Keywords: Zika, mathematical modeling, epidemiology
Since its discovery in Uganda in 1947, the biology, pathogenesis, and transmission potential of Zika virus (ZIKV) has been characterized by uncertainty. Six years passed before the virus was identified as a human pathogen, and 6 decades passed before the first outbreak of ZIKV infection was documented [1–3]. That outbreak, on the island of Yap, demonstrated the explosive transmission potential of ZIKV, in which it infected an estimated 68%–77% of the population. Yet, it raised limited public health concern because most infections were asymptomatic or mild [3]. An increase in the incidence of Guillain-Barré syndrome (GBS) during a subsequent outbreak in French Polynesia gave the first indication that severe complications were possible [4]. In 2015, an association with congenital defects was noted in the months following large outbreaks in Brazil [5, 6]. The World Health Organization declared a public health emergency of international concern on 1 February 2016 in response to the uncertainties and concerns surrounding serious complications from this rapidly spreading and poorly understood pathogen [7].

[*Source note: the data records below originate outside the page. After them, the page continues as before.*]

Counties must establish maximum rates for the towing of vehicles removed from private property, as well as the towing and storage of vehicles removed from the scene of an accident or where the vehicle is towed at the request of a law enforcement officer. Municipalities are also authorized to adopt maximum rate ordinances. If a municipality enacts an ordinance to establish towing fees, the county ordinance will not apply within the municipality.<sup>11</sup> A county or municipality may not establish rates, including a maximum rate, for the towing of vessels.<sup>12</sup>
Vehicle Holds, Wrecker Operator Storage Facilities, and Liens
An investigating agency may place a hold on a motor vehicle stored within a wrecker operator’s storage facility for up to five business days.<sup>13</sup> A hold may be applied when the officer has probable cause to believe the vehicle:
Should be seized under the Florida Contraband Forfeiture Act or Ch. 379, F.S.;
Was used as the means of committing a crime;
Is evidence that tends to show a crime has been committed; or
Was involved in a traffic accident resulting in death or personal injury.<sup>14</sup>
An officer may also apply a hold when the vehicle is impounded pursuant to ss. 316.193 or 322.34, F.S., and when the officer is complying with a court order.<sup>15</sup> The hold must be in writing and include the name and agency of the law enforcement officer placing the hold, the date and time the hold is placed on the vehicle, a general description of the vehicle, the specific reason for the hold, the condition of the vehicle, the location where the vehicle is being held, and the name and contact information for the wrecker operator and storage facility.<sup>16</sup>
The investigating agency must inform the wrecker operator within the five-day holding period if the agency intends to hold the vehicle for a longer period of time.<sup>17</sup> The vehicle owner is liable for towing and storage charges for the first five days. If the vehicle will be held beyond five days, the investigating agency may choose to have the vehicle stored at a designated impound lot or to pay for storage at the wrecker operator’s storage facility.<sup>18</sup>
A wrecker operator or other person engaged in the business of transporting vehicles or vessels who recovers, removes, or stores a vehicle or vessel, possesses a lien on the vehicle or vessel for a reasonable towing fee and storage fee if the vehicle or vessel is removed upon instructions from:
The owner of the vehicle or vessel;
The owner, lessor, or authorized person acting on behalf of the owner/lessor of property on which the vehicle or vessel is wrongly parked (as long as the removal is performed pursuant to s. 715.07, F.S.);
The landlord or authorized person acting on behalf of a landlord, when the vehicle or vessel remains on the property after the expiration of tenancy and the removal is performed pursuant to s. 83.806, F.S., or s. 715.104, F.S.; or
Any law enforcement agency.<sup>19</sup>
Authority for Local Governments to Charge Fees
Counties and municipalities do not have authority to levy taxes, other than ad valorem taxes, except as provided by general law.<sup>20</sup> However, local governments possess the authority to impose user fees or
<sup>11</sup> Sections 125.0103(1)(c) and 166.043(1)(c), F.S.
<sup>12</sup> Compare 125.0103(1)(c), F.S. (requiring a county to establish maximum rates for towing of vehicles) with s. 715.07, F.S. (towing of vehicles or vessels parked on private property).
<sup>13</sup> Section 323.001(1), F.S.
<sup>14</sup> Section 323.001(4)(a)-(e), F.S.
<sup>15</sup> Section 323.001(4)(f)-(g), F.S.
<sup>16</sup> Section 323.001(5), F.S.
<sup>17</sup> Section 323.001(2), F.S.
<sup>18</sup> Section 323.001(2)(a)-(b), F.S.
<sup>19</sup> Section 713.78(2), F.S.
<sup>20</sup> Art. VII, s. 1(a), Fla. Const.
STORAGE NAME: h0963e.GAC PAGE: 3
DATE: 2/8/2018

The need to better understand ZIKV’s pathogenesis and transmission dynamics was immediate, but clinical and epidemiological data were extremely limited. As of early 2016, few outbreaks had been described, most cases remained undetected owing to mild and nonspecific symptoms, and broadly deployable diagnostic tests that could distinguish Zika from dengue (a common, related arboviral disease) were not available. While clinical data from cohorts and case-control studies were months away, countries were grappling with how to control the spread of ZIKV, develop surveillance and testing capacity, prepare for a surge in GBS cases, and protect pregnant women.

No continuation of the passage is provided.